Provided information:
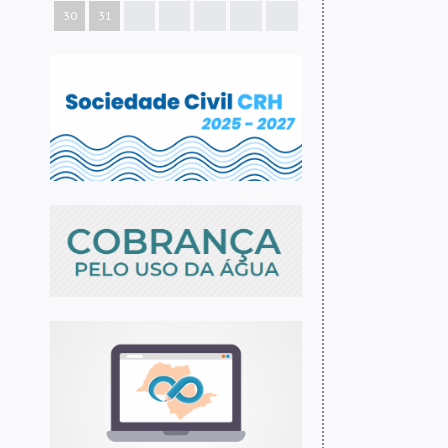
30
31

==

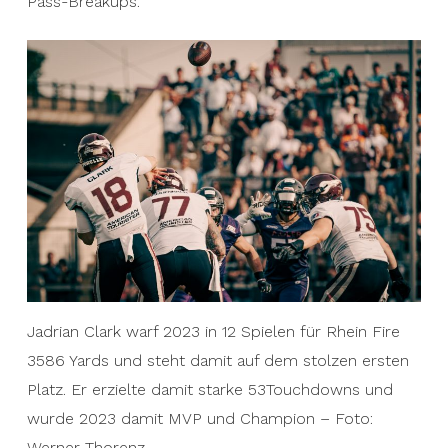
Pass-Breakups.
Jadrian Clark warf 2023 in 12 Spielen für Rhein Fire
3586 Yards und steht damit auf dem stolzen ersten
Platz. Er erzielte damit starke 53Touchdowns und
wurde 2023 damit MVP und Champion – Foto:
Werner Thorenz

Exercise objective:
Look above for the line holding "Pass-Breakups.", then set down exactly that line and every line after it up to and including the line holding "Werner Thorenz", with nothing else.

Answer to this task:
Pass-Breakups.
Jadrian Clark warf 2023 in 12 Spielen für Rhein Fire
3586 Yards und steht damit auf dem stolzen ersten
Platz. Er erzielte damit starke 53Touchdowns und
wurde 2023 damit MVP und Champion – Foto:
Werner Thorenz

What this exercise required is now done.